Sorry, I’m a bit lost here. But what’s the connection? She giggled through questions on her candidature and wisely stayed mum when questions about the sari tragedy in Lucknow were raised. She grinned when Shabana mentioned Roti Kapada Aur Makaan.

Moushumi probably thought Shabana meant Moushumi’s film of that name. Fortunately for Moushumi, Shabana was extremely accommodating and sisterly towards her colleague, even winking at her at the end while suggesting some film folks bring neither glamour nor substance to politics.

It was a lively chat and remarkable for the strong feminine presence. The two usually vocal and belligerent men on the panel Mahesh Bhatt and Shatrughan Sinha were comparatively quiet that evening.

Laloo Yadav was one talkative man on CNBC’s The Encounter. As usual interviewer M.J. Akbar was ironical and subtly aggressive. Laloo of course never caught on. How could he?
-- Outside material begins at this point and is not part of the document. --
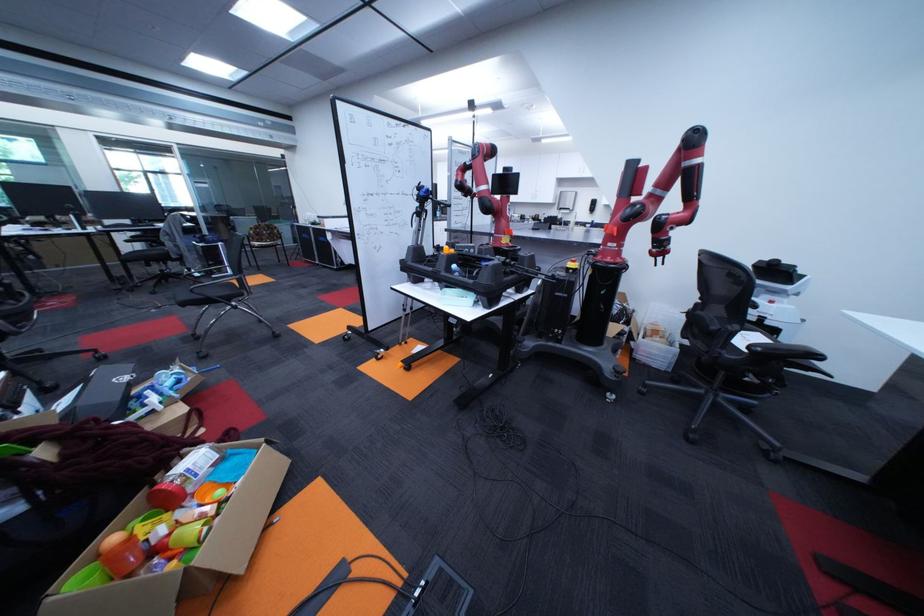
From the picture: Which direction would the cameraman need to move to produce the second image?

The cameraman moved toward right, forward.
He was too busy blasting his own trumpet at full volume about how many seats he was going to win and how the BJP had understaken a conspiracy to malign Rabri Devi and her husband and how — best of all — a charge-sheeted RJD candidate had to be given a go at the elections because he was from the minority community.

Huh? As I scratched my head Lalooji dropped the crowning glory. "Someday I’ll definitely head the nation". Oh damnation! I couldn’t but nod my head when Mr Akbar concluded, "There’re many shortages in Bihar, but never a shortage of answers."

One shortage that I felt acutely was that of a common communicating ground between the interviewer and his subject. Laloo Prasad Yadav’s English is a tourist attraction at a time when we aren’t really applying for a visa. Likewise Govinda with Vir Sanghvi on Sab TV Sunday night. He swung from drawling Hindi to crawling English trying to answer charges of latecoming and other shortcomings.

The serial scene is hardly looking bright and shiny. Zee has introduced two new serials. The sitcom Hum Sab Hain Baraati has talented comediennes playing wedding planners. But it’s like creating humour out of dead meat. The lines brazenly make fun of women. Delnaaz Paul‘s Gujarati accent keeps popping in and out, while her screen husband Dilip Joshi makes death wishes on her behalf.

And poor Sulabha Arya! She hams so hard you fear for her jowls. I guess every member of the cast is going by the dictates of the director. The poor wit of the sitcom only verifies the belief that humour on television is still in its nappy, rather than nippy.

The soap Lavanya is more melodramatic than all of Kalpataru’s feature films put together. This week after the death of her boyfriend Lavanya agreed to marry the man of her father’s choice. While the saat pheras went on her, her father suffered a heart attack and died. The scene of sindoor being applied to Lavanya’s forehead was juxtaposed with her mother wiping her marital mark off her forehead. Then the director got seriously ambitious. He made the girl question the whole system of only the male heir being allowed to perform the last rites.

Before we could chew into that the soap poured a whole truckload of events on us, as though the thinking viewer was a strictly prohibited on television.